La vida como una marca indeleble
Fue un gesto de honestidad brutal el que desencadenó la escritura de No llorar, la novela que le valió a la francesa Lydie Salvayre el Goncourt 2014. Su madre le confesó que había existido un verano, solo uno, en el que sintió que merecía la pena vivir. El verano de 1936 en Barcelona, cuando la adolescente algo ingenua que por ese entonces era la madre de Salvayre creyó, en los inicios de una guerra civil cuyas fauces aún no la habían desgarrado, que absolutamente todo era posible.
A veces creo que cierto pariente mío, que nunca fue ingenuo y ya era hombre cuando estalló la guerra española, debe haber pensado algo similar. Aunque nunca lo dijera. No fue un verano, sino varios; no fueron tres, sino diez años los que -intuyo- brillaron dentro suyo más de lo que pudo haber brillado cualquier cosa que viniera después. Demasiadas películas sobre la Segunda Guerra para que el término "maquis", más francés que español, no esté teñido de romanticismo. Mi abuelo el maquis, el que resistió en los montes tras la caída del Frente Norte, el que siguió resistiendo con el estallido de la Segunda Guerra Mundial, convencido de que, si los Aliados vencían, España sería liberada junto con Alemania e Italia. Lejos del aura romántica, ser maquis tuvo que ver con mil y una privaciones, riesgos, decisiones crueles, violencias supremas. Pero qué, de todo lo que vino después, puede haberse siquiera acercado a la sensación de estar aferrando la historia con las propias manos; de ser uno de los pocos que, aun desesperados, la protagonizan en lugar de padecerla. Qué podría haber opacado la furia arrasadora que tendría la vida en aquellos años, cuando podía extinguirse a cada minuto, en cada metralla, en cualquier mala jugada del azar.

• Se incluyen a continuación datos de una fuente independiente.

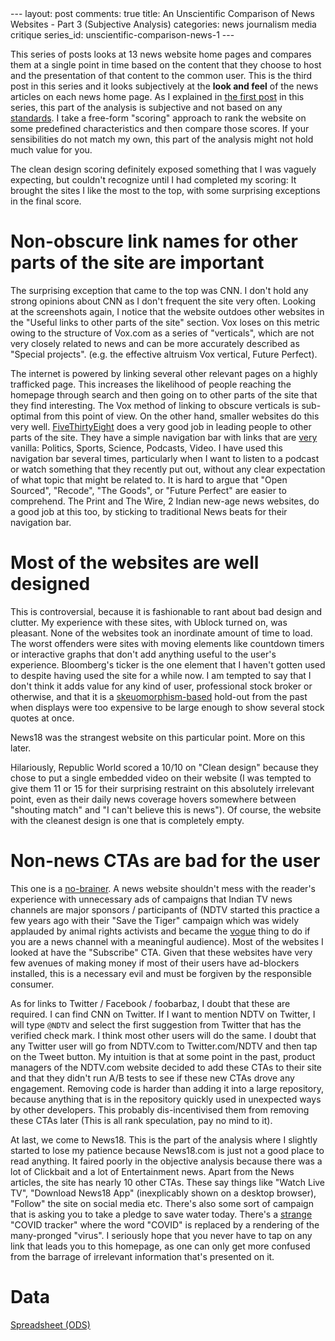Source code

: #+OPTIONS: author:nil toc:nil ^:nil

#+begin_export html
---
layout: post
comments: true
title: An Unscientific Comparison of News Websites - Part 3 (Subjective Analysis)
categories: news journalism media critique
series_id: unscientific-comparison-news-1
---
#+end_export

This series of posts looks at 13 news website home pages and compares them at a single point in time
based on the content that they choose to host and the presentation of that content to the common
user. This is the third post in this series and it looks subjectively at the *look and feel* of the
news articles on each news home page. As I explained in [[https://blog.siddharthkannan.in/news/journalism/media/critique/2021/03/13/unscientific-comparison-of-news-websites-1-motivation-and-methodology/][the first post]] in this series, this part of
the analysis is subjective and not based on any _standards_. I take a free-form "scoring" approach
to rank the website on some predefined characteristics and then compare those scores. If your
sensibilities do not match my own, this part of the analysis might not hold much value for you.

#+begin_export html
<!--more-->
#+end_export

The clean design scoring definitely exposed something that I was vaguely expecting, but couldn't
recognize until I had completed my scoring: It brought the sites I like the most to the top, with
some surprising exceptions in the final score.

[[/public/img/unscientific-comparison-of-news-websites/graphs/subjective/1-sites-by-subjective-score.png]]

* Non-obscure link names for other parts of the site are important

The surprising exception that came to the top was CNN. I don't hold any strong opinions about CNN as
I don't frequent the site very often. Looking at the screenshots again, I notice that the website
outdoes other websites in the "Useful links to other parts of the site" section. Vox loses on this
metric owing to the structure of Vox.com as a series of "verticals", which are not very closely
related to news and can be more accurately described as "Special projects". (e.g. the effective
altruism Vox vertical, Future Perfect).

The internet is powered by linking several other relevant pages on a highly trafficked page. This
increases the likelihood of people reaching the homepage through search and then going on to other
parts of the site that they find interesting. The Vox method of linking to obscure verticals is
sub-optimal from this point of view. On the other hand, smaller websites do this very
well. [[https://fivethirtyeight.com/][FiveThirtyEight]] does a very good job in leading people to other parts of the site. They have a
simple navigation bar with links that are _very_ vanilla: Politics, Sports, Science, Podcasts,
Video. I have used this navigation bar several times, particularly when I want to listen to a
podcast or watch something that they recently put out, without any clear expectation of what topic
that might be related to. It is hard to argue that "Open Sourced", "Recode", "The Goods", or "Future
Perfect" are easier to comprehend. The Print and The Wire, 2 Indian new-age news websites, do a good
job at this too, by sticking to traditional News beats for their navigation bar.

* Most of the websites are well designed

This is controversial, because it is fashionable to rant about bad design and clutter. My experience
with these sites, with Ublock turned on, was pleasant. None of the websites took an inordinate
amount of time to load. The worst offenders were sites with moving elements like countdown timers or
interactive graphs that don't add anything useful to the user's experience. Bloomberg's ticker is
the one element that I haven't gotten used to despite having used the site for a while now. I am
tempted to say that I don't think it adds value for any kind of user, professional stock broker or
otherwise, and that it is a [[https://www.interaction-design.org/literature/topics/skeuomorphism][skeuomorphism-based]] hold-out from the past when displays were too
expensive to be large enough to show several stock quotes at once.

News18 was the strangest website on this particular point. More on this later.

Hilariously, Republic World scored a 10/10 on "Clean design" because they chose to put a single
embedded video on their website (I was tempted to give them 11 or 15 for their surprising restraint
on this absolutely irrelevant point, even as their daily news coverage hovers somewhere between
"shouting match" and "I can't believe this is news"). Of course, the website with the cleanest
design is one that is completely empty.

* Non-news CTAs are bad for the user

This one is a _no-brainer_. A news website shouldn't mess with the reader's experience with
unnecessary ads of campaigns that Indian TV news channels are major sponsors / participants of (NDTV
started this practice a few years ago with their "Save the Tiger" campaign which was widely
applauded by animal rights activists and became the _vogue_ thing to do if you are a news channel
with a meaningful audience). Most of the websites I looked at have the "Subscribe" CTA. Given that
these websites have very few avenues of making money if most of their users have ad-blockers
installed, this is a necessary evil and must be forgiven by the responsible consumer.

As for links to Twitter / Facebook / foobarbaz, I doubt that these are required. I can find CNN on
Twitter. If I want to mention NDTV on Twitter, I will type ~@NDTV~ and select the first suggestion
from Twitter that has the verified check mark. I think most other users will do the same. I doubt
that any Twitter user will go from NDTV.com to Twitter.com/NDTV and then tap on the Tweet button. My
intuition is that at some point in the past, product managers of the NDTV.com website decided to add
these CTAs to their site and that they didn't run A/B tests to see if these new CTAs drove any
engagement. Removing code is harder than adding it into a large repository, because anything that is
in the repository quickly used in unexpected ways by other developers. This probably
dis-incentivised them from removing these CTAs later (This is all rank speculation, pay no mind to
it).

At last, we come to News18. This is the part of the analysis where I slightly started to lose my
patience because News18.com is just not a good place to read anything. It faired poorly in the
objective analysis because there was a lot of Clickbait and a lot of Entertainment news. Apart from
the News articles, the site has nearly 10 other CTAs. These say things like "Watch Live TV",
"Download News18 App" (inexplicably shown on a desktop browser), "Follow" the site on social media
etc. There's also some sort of campaign that is asking you to take a pledge to save water
today. There's a _strange_ "COVID tracker" where the word "COVID" is replaced by a rendering of the
many-pronged "virus". I seriously hope that you never have to tap on any link that leads you to this
homepage, as one can only get more confused from the barrage of irrelevant information that's
presented on it.

* Data

[[/public/documents/unscientific-comparison-of-news-websites/data-for-subjective-analysis.ods][Spreadsheet (ODS)]]
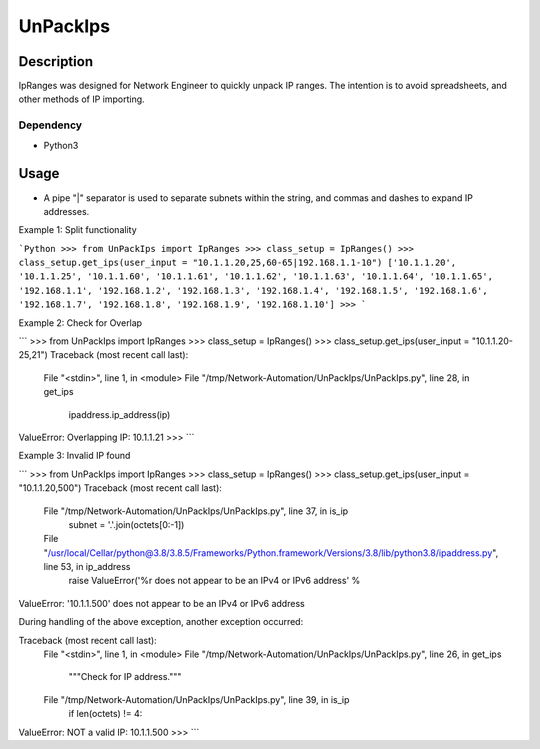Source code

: UnPackIps
==============
Description
--------------

IpRanges was designed for Network Engineer to quickly unpack IP ranges. The intention is to avoid spreadsheets, and other
methods of IP importing.

Dependency
__________

+ Python3

Usage
--------------
+ A pipe "|" separator is used to separate subnets within the string, and commas and dashes to expand IP addresses.

Example 1: Split functionality

```Python
>>> from UnPackIps import IpRanges
>>> class_setup = IpRanges()
>>> class_setup.get_ips(user_input = "10.1.1.20,25,60-65|192.168.1.1-10")
['10.1.1.20', '10.1.1.25', '10.1.1.60', '10.1.1.61', '10.1.1.62', '10.1.1.63', '10.1.1.64', '10.1.1.65', '192.168.1.1', '192.168.1.2', '192.168.1.3', '192.168.1.4', '192.168.1.5', '192.168.1.6', '192.168.1.7', '192.168.1.8', '192.168.1.9', '192.168.1.10']
>>> 
```

Example 2: Check for Overlap

```
>>> from UnPackIps import IpRanges
>>> class_setup = IpRanges()
>>> class_setup.get_ips(user_input = "10.1.1.20-25,21")
Traceback (most recent call last):
  File "<stdin>", line 1, in <module>
  File "/tmp/Network-Automation/UnPackIps/UnPackIps.py", line 28, in get_ips
    ipaddress.ip_address(ip)
ValueError: Overlapping IP: 10.1.1.21
>>> 
```

Example 3: Invalid IP found

```
>>> from UnPackIps import IpRanges
>>> class_setup = IpRanges()
>>> class_setup.get_ips(user_input = "10.1.1.20,500")
Traceback (most recent call last):
  File "/tmp/Network-Automation/UnPackIps/UnPackIps.py", line 37, in is_ip
    subnet = '.'.join(octets[0:-1])
  File "/usr/local/Cellar/python@3.8/3.8.5/Frameworks/Python.framework/Versions/3.8/lib/python3.8/ipaddress.py", line 53, in ip_address
    raise ValueError('%r does not appear to be an IPv4 or IPv6 address' %
ValueError: '10.1.1.500' does not appear to be an IPv4 or IPv6 address

During handling of the above exception, another exception occurred:

Traceback (most recent call last):
  File "<stdin>", line 1, in <module>
  File "/tmp/Network-Automation/UnPackIps/UnPackIps.py", line 26, in get_ips
    """Check for IP address."""
  File "/tmp/Network-Automation/UnPackIps/UnPackIps.py", line 39, in is_ip
    if len(octets) != 4:
ValueError: NOT a valid IP: 10.1.1.500
>>> 
```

Pensé en esto cuando, por una cadena de azares mucho menos dramáticos, supe de Dios no me perdona, el último trabajo del realizador vasco Josu Martínez. En ese documental se recupera, con imágenes de archivo, pero sobre todo a partir de las grabaciones de una entrevista de 35 horas realizada en 1975, la figura de Lezo Urreiztieta, personaje difícil de clasificar al que el director define como "un pirata del siglo XVI nacido por error en 1907". Católico fervoroso, independentista apasionado, enamorado de los puertos, el Cantábrico, los barcos y, podría pensarse, de la existencia entendida como un vértigo más bien trágico. Durante años Urreiztieta se dedicó al contrabando. Pero estalló la guerra civil y conoció al dirigente socialista Indalecio Prieto. Para un independentista del tenor de Urreiztieta el socialismo español era un enemigo político, reacio a la plena autonomía de Euskadi (por no hablar del anticlericalismo de algunos de sus adherentes). Sin embargo, Lezo aceptó el pedido que, en nombre de la República, le hacía Prieto: traer armas. De donde se pudiera. Fueron 17 los barcos que, cargados de armamento, el marino vasco piloteó desde el Báltico hasta los castigados puertos aún en manos republicanas. También le llegaría el momento de "contrabandear" personas: en junio de 1940, el ejército nazi ocupó parte del País Vasco francés. Lezo ayudó a numerosas personas a escapar y, dos años después, viajó de manera clandestina a Madrid para acordar con el agregado militar estadounidense una compra de armas para la Resistencia francesa. En 1948, al mando del barco atunero Goizeko Izarra, protegido por la noche y esquivando a los duros controles franquistas, rescató a un grupo de maquis asturianos, a los que dejó a salvo en territorio francés. Uno de ellos era mi abuelo.
"Las cosas no se cuentan, se viven", les decía, ya mayor, Urreiztieta a sus hijos, a los cuales -así lo comentan ellos en el documental-poco y nada de sus andanzas les relató. Solo él sabría de la marca, ardiente y dulce, que ciertos momentos de la historia les imprimen a quienes se niegan a ser mansos.